Screen’s inaugural Arab Stars of Tomorrow showcases the region’s up-and-coming young talent. Writer-director Mounia Akl’s short Beirut, I Love You set the former architecture student on a path to Cannes and DIFF.

Mounia Aki

Mounia Akl

Writer-director (Lebanon)

“I think I started watching Bergman films way too young,” jokes Lebanese film-maker Mounia Akl, the daughter of cinephile architects whose passion for cinema stoked her early ambition to become a director. Akl took a while to embrace her childhood dream, however, opting instead to study architecture at the prestigious Lebanese Academy of Fine Arts (ALBA) on leaving high school.

“At 17, I was too scared to plunge directly into cinema. It seemed too risky. I half regret that but at the same time going to architecture school was a wonderful experience. It taught me a lot of things, from work discipline to my understanding of space, and got me where I am today. What I learned there became an inherent part of my film-making,” says Akl.

Alongside her official studies, Akl devoured books on film-making and attended cinema workshops when possible. It was at one of these events that she met future collaborator Cyril Aris, who was working at prestigious management consultant Booz & Co, but was also desperate to move into cinema.

The pair decided to collaborate on a joint short film, Beirut, I Love You (I Love You Not), in which they made a short visual letter to one another on a VHS camera. “It’s not a masterpiece, but it started everything for me. We posted it online for our friends to see, at a time when YouTube was not really what it is today. A week later the movie went viral,” recalls Akl.

Following that success, Akl and Aris were approached by the Lebanese Broadcasting Corporation (LBC) to create a spin-off. It became the hit series Beirut, I Love You, which spanned some 50 short episodes. “It was scary because we didn’t think we had enough experience, but at the same time it turned out to be our film school. We started out with a group of four people and ended up with a crew of 40,” says Akl.
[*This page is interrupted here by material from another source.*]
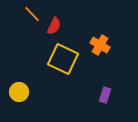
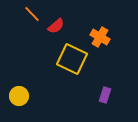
red semicircle: moved 2 px right; rotated 24 degrees clockwise
orange cross: moved 8 px up
yellow square: moved 9 px right
yellow circle: moved 4 px down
Roughly 60% of the crew on Beirut, I Love You serviced her latest award-winning short Submarine, which premiered at Cannes in May and is competing in Dubai International Film Festival’s (DIFF) Muhr Short Film Competition.

Inspired by the Beirut garbage crisis of 2015, Submarine is about a young woman who refuses to evacuate her home despite the health threat posed by mountains of rotting refuse. Akl made the work as part of her MFA in directing at Columbia University in New York. She will graduate in January.

She applied to the school in 2012 after completing her architecture degree and when the popularity of Beirut, I Love You was at its height. “I wanted to stop learning on the ground. I really felt the need to actually study film,” says Akl. “I came in with a lot of experience but Columbia helped me understand who I was and wanted to be as a film-maker.” Beyond that, it has also connected Akl with a group of budding film-makers from across the globe who are now her close collaborators.

They include Spanish writer-director Clara Roquet — who co-wrote Submarine and is now collaborating on Akl’s first feature, about a family living in isolation from the world — and Georgian film-maker George Sikharulidze, who edited the short. Further cementing their relationship, Akl, Roquet and Sikharulidze have joined forces with Aris, who is also studying at Columbia, as well as Francisca Alegria and Ugla Hauks, to create the Breaking Wave Pictures film-making collective.

Akl’s priority right now is to complete the script for her next feature ahead of Cannes 2017, with the aim of shooting it in early 2018. The Cannes deadline is linked to the fact she is participating in the fourth edition of Directors’ Fortnight initiative The Factory Project, which next year will put the spotlight on emerging talent from Lebanon, having previously focused on young directors from Taipei, the Nordic territories and Chile.

As part of the programme — which pairs an emerging director with a more established talent to make a short film — Akl has been paired with Costa Rican director Ernesto ‘Neto’ Villalobos. Their joint short film I Can’t Hear You Well revolves around a man whose hermetic lifestyle is disrupted by the arrival of his estranged sister. It will shoot in Lebanon early next year.